After PETA urged Ralph Lauren to ban mohair, the New York–based retail giant joined the more than 270 brands worldwide that have pledged not to sell the cruelly obtained material.
The ban applies to all Ralph Lauren brands, including Ralph Lauren Home, Polo Ralph Lauren, Chaps, Club Monaco, and American Living.
The move from Ralph Lauren — a global leader in lifestyle products from apparel to home furnishings that sells its merchandise in nearly 13,000 locations around the world — follows PETA’s first-of-its-kind video exposé of the mohair industry in South Africa, which is the source of more than 50 percent of the world’s mohair.

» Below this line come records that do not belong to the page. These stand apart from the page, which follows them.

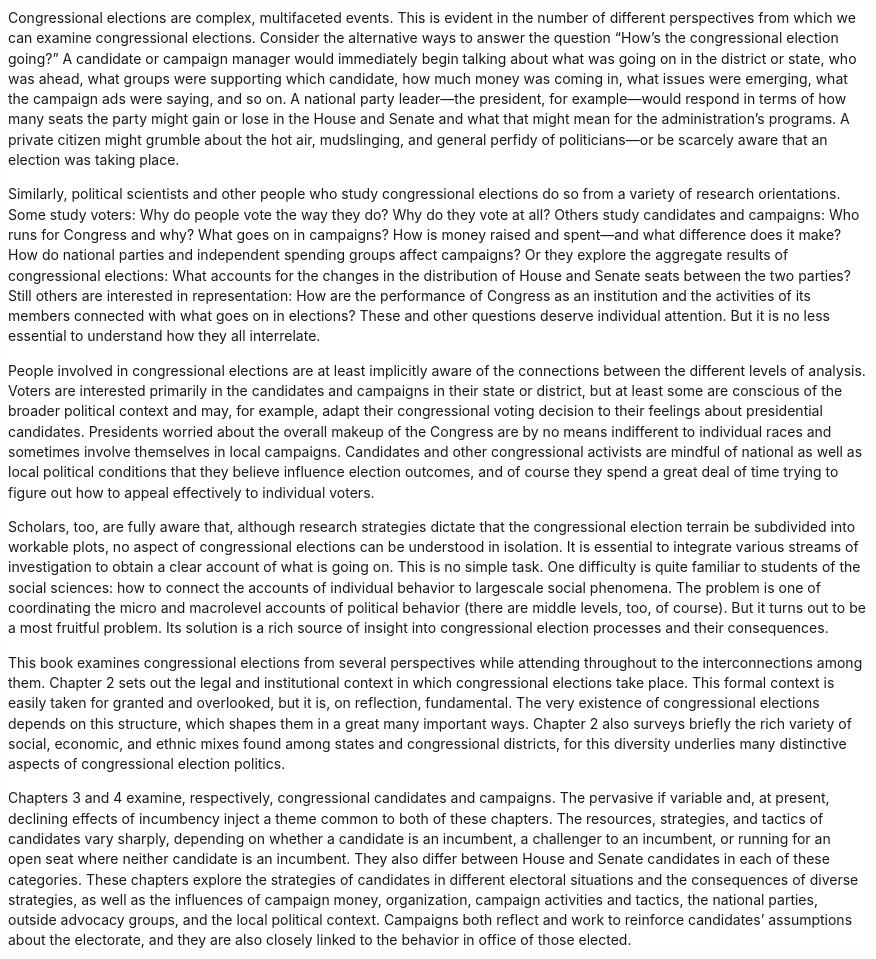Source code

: Congressional elections are complex, multifaceted events. This is evident in the number of different perspectives from which we can examine congressional elections. Consider the alternative ways to answer the question “How’s the congressional election going?” A candidate or campaign manager would immediately begin talking about what was going on in the district or state, who was ahead, what groups were supporting which candidate, how much money was coming in, what issues were emerging, what the campaign ads were saying, and so on. A national party leader—the president, for example—would respond in terms of how many seats the party might gain or lose in the House and Senate and what that might mean for the administration’s programs. A private citizen might grumble about the hot air, mudslinging, and general perfidy of politicians—or be scarcely aware that an election was taking place.

Similarly, political scientists and other people who study congressional elections do so from a variety of research orientations. Some study voters: Why do people vote the way they do? Why do they vote at all? Others study candidates and campaigns: Who runs for Congress and why? What goes on in campaigns? How is money raised and spent—and what difference does it make? How do national parties and independent spending groups affect campaigns? Or they explore the aggregate results of congressional elections: What accounts for the changes in the distribution of House and Senate seats between the two parties? Still others are interested in representation: How are the performance of Congress as an institution and the activities of its members connected with what goes on in elections? These and other questions deserve individual attention. But it is no less essential to understand how they all interrelate.

People involved in congressional elections are at least implicitly aware of the connections between the different levels of analysis. Voters are interested primarily in the candidates and campaigns in their state or district, but at least some are conscious of the broader political context and may, for example, adapt their congressional voting decision to their feelings about presidential candidates. Presidents worried about the overall makeup of the Congress are by no means indifferent to individual races and sometimes involve themselves in local campaigns. Candidates and other congressional activists are mindful of national as well as local political conditions that they believe influence election outcomes, and of course they spend a great deal of time trying to figure out how to appeal effectively to individual voters.

Scholars, too, are fully aware that, although research strategies dictate that the congressional election terrain be subdivided into workable plots, no aspect of congressional elections can be understood in isolation. It is essential to integrate various streams of investigation to obtain a clear account of what is going on. This is no simple task. One difficulty is quite familiar to students of the social sciences: how to connect the accounts of individual behavior to large­scale social phenomena. The problem is one of coordinating the micro­ and macro­level accounts of political behavior (there are middle levels, too, of course). But it turns out to be a most fruitful problem. Its solution is a rich source of insight into congressional election processes and their consequences.

This book examines congressional elections from several perspectives while attending throughout to the interconnections among them. Chapter 2 sets out the legal and institutional context in which congressional elections take place. This formal context is easily taken for granted and overlooked, but it is, on reflection, fundamental. The very existence of congressional elections depends on this structure, which shapes them in a great many important ways. Chapter 2 also surveys briefly the rich variety of social, economic, and ethnic mixes found among states and congressional districts, for this diversity underlies many distinctive aspects of congressional election politics.

Chapters 3 and 4 examine, respectively, congressional candidates and campaigns. The pervasive if variable and, at present, declining effects of incumbency inject a theme common to both of these chapters. The resources, strategies, and tactics of candidates vary sharply, depending on whether a candidate is an incumbent, a challenger to an incumbent, or running for an open seat where neither candidate is an incumbent. They also differ between House and Senate candidates in each of these categories. These chapters explore the strategies of candidates in different electoral situations and the consequences of diverse strategies, as well as the influences of campaign money, organization, campaign activities and tactics, the national parties, outside advocacy groups, and the local political context. Campaigns both reflect and work to reinforce candidates’ assumptions about the electorate, and they are also closely linked to the behavior in office of those elected.
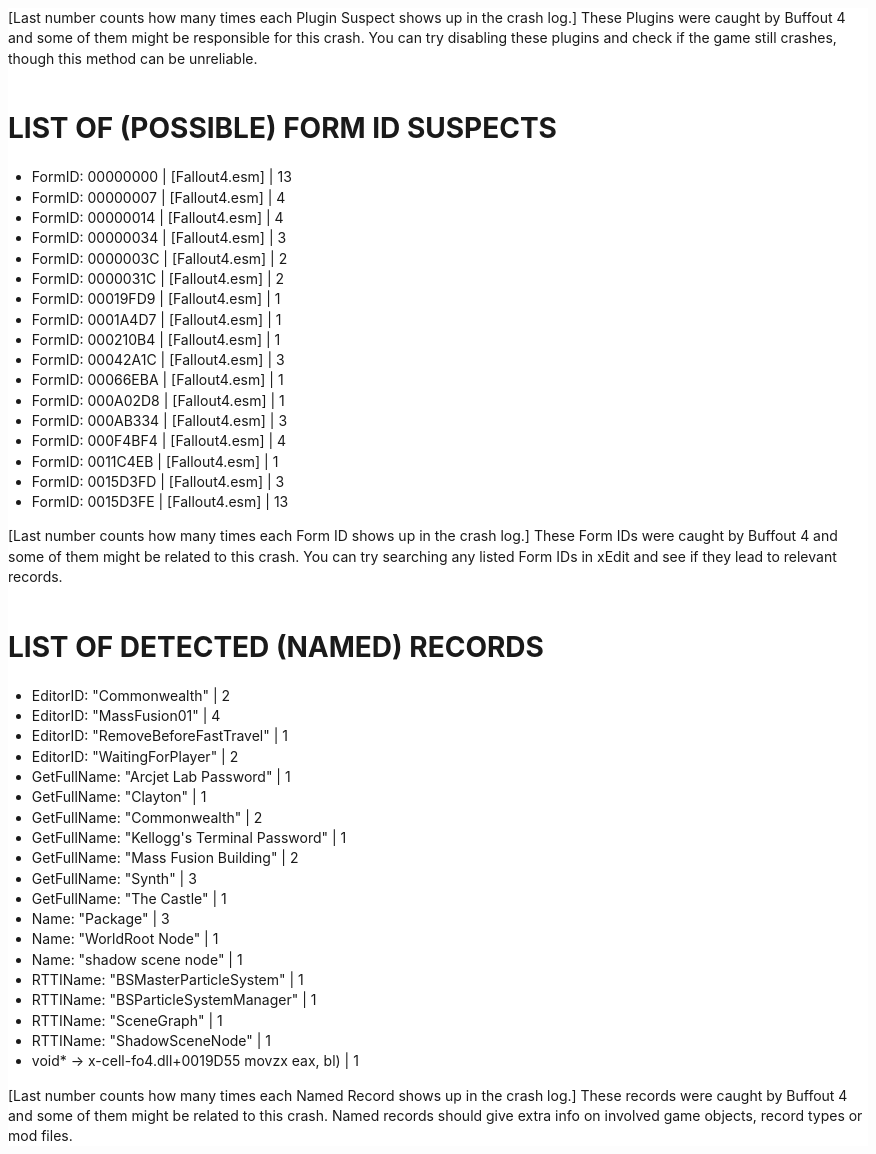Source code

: [Last number counts how many times each Plugin Suspect shows up in the crash log.]
These Plugins were caught by Buffout 4 and some of them might be responsible for this crash.
You can try disabling these plugins and check if the game still crashes, though this method can be unreliable.

# LIST OF (POSSIBLE) FORM ID SUSPECTS #
- FormID: 00000000 | [Fallout4.esm] | 13
- FormID: 00000007 | [Fallout4.esm] | 4
- FormID: 00000014 | [Fallout4.esm] | 4
- FormID: 00000034 | [Fallout4.esm] | 3
- FormID: 0000003C | [Fallout4.esm] | 2
- FormID: 0000031C | [Fallout4.esm] | 2
- FormID: 00019FD9 | [Fallout4.esm] | 1
- FormID: 0001A4D7 | [Fallout4.esm] | 1
- FormID: 000210B4 | [Fallout4.esm] | 1
- FormID: 00042A1C | [Fallout4.esm] | 3
- FormID: 00066EBA | [Fallout4.esm] | 1
- FormID: 000A02D8 | [Fallout4.esm] | 1
- FormID: 000AB334 | [Fallout4.esm] | 3
- FormID: 000F4BF4 | [Fallout4.esm] | 4
- FormID: 0011C4EB | [Fallout4.esm] | 1
- FormID: 0015D3FD | [Fallout4.esm] | 3
- FormID: 0015D3FE | [Fallout4.esm] | 13

[Last number counts how many times each Form ID shows up in the crash log.]
These Form IDs were caught by Buffout 4 and some of them might be related to this crash.
You can try searching any listed Form IDs in xEdit and see if they lead to relevant records.

# LIST OF DETECTED (NAMED) RECORDS #
- EditorID: "Commonwealth" | 2
- EditorID: "MassFusion01" | 4
- EditorID: "RemoveBeforeFastTravel" | 1
- EditorID: "WaitingForPlayer" | 2
- GetFullName: "Arcjet Lab Password" | 1
- GetFullName: "Clayton" | 1
- GetFullName: "Commonwealth" | 2
- GetFullName: "Kellogg's Terminal Password" | 1
- GetFullName: "Mass Fusion Building" | 2
- GetFullName: "Synth" | 3
- GetFullName: "The Castle" | 1
- Name: "Package" | 3
- Name: "WorldRoot Node" | 1
- Name: "shadow scene node" | 1
- RTTIName: "BSMasterParticleSystem" | 1
- RTTIName: "BSParticleSystemManager" | 1
- RTTIName: "SceneGraph" | 1
- RTTIName: "ShadowSceneNode" | 1
- void* -> x-cell-fo4.dll+0019D55	movzx eax, bl) | 1

[Last number counts how many times each Named Record shows up in the crash log.]
These records were caught by Buffout 4 and some of them might be related to this crash.
Named records should give extra info on involved game objects, record types or mod files.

The exposé shows that shearers — who are paid by volume, not by the hour — worked quickly and carelessly, leaving angora goats with gaping wounds. Workers then roughly stitched the animals up without giving them any pain relief. And unwanted goats died in agonizing ways: One worker slowly cut their throats with a dull knife while they were fully conscious and then broke their necks, hacking one animal’s head off. Others were hauled to a slaughterhouse, where they were electrically shocked, hung upside down, and slashed across the throat.
“PETA’s exposé pulled back the curtain on the violent mohair industry, and Ralph Lauren responded by banning the cruelly produced material,” says PETA Director of Corporate Affairs Anne Brainard. “Ralph Lauren has joined the growing list of fashion brands that recognize that today’s shoppers don’t support cruelty to animals in the fashion industry.”
PETA — whose motto reads, in part, that “animals are not ours to wear” — has asked law-enforcement agencies in South Africa to investigate and file charges, as appropriate, for potential violations of that country’s Animals Protection Act, 1962. An investigation is underway. To thank Ralph Lauren for its kind decision, PETA is sending it a box of delicious vegan chocolates.
Other brands that have banned mohair include Diane von Furstenberg, Brooks Brothers, Gap, Banana Republic, H&M, Topshop, UNIQLO, Overstock.com, and Zara, among hundreds of others.